One of the best finds I discovered just this year was finally locating James Edward and Nancy ROBINSON on the 1880 Census.  After searching through both electronic records at the library via micro film, on family search and ancestry.com via census records and via hardcopy 1880 census indexes at the Toledo Lucas County Public Library, I was unsuccessful in locating this couple in Toledo or in PA or anywhere really.

I had decided this past summer to make a visit to the Newberry Library in Chicago since we make frequent visits there to see family.  I was initially only looking up a specific family that also was an early settler in NW Ohio – the WHITFIELDS.  I will write another post about that research later.  After finding the information I was looking for on the WHITFIELDs, I decided to look up other holdings of the library and they had a book which was loosely titled (going off my memory here, will edit later with the correct title) Blacks in Ohio in 1880.  It basically was a book that contained a list of all the black or mullatto or other “colored” residents in the state of Ohio on the 1880 census.

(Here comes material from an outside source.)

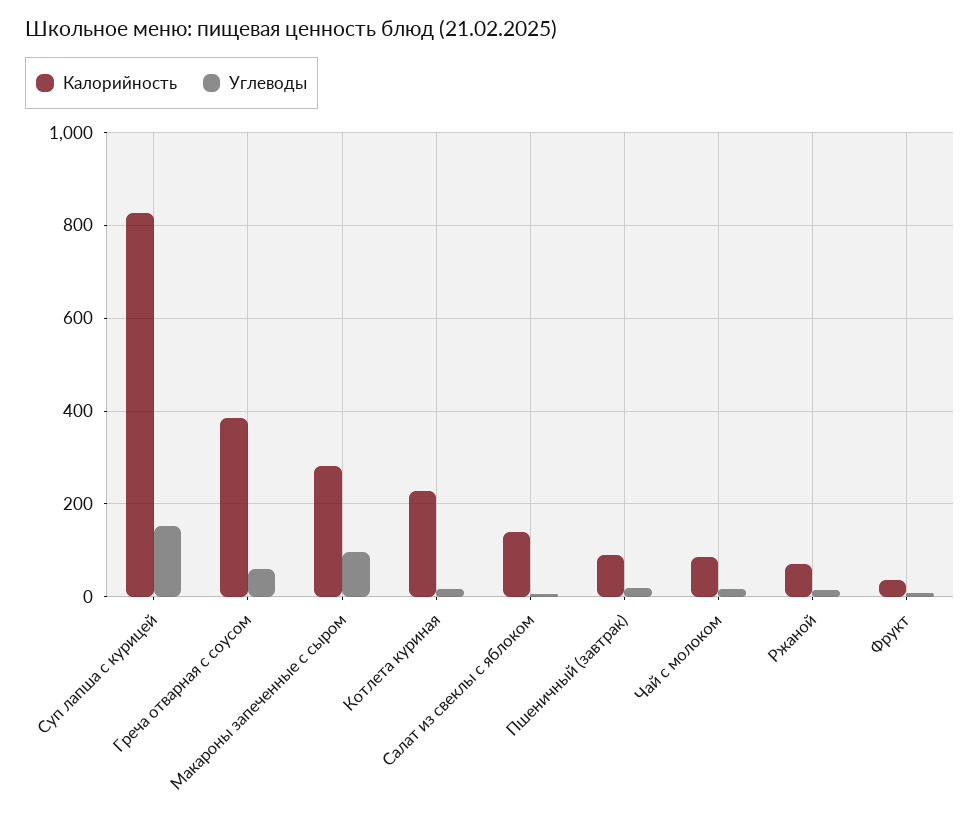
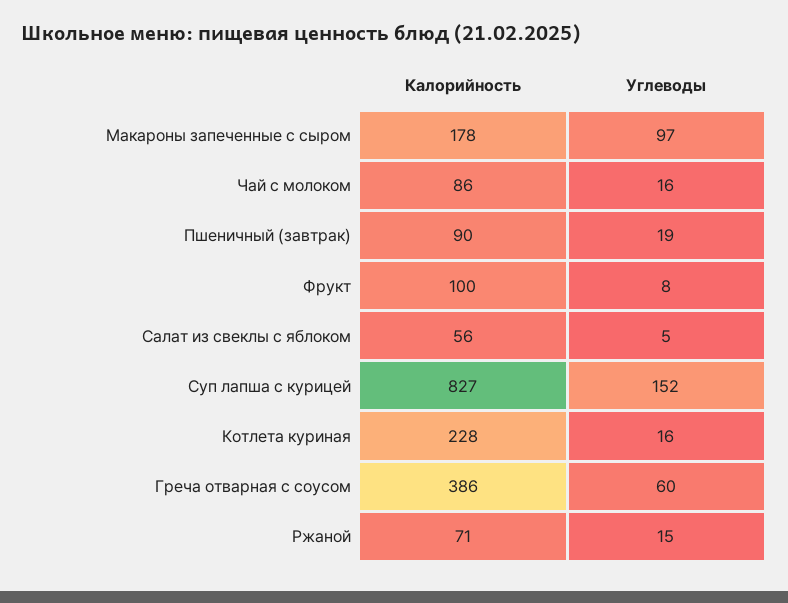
Калорийность, Макароны запеченные с сыром: 280 -> 178
Калорийность, Салат из свеклы с яблоком: 140 -> 56
Калорийность, Фрукт: 40 -> 100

Within that book, I found all of my Ohio lines and due to there not being many black people in Toledo itself in 1880, I also saw a entry which listed a Nancy and Ed “BOBISON” who had older children who matched the names of the older ROBINSON children mentioned above.

I wanted to scream at the library!!  It was soooo exciting for me to see them in this book!  I had almost given up on this line and just chalked it up to not having any other way to research them.

Upon reviewing the 1880 “BOBISON” family it showed that they lived in a house with a Mary JONES and her children, John and Francis JONES.  This was how I found an entire new generation of the JONES family detailed above.

I am currently trying to connect the ROBINSON and JONES families to see if they both lived in the Harrisburgh, PA area.  Hopefully it won’t take another 10 years to find a connection.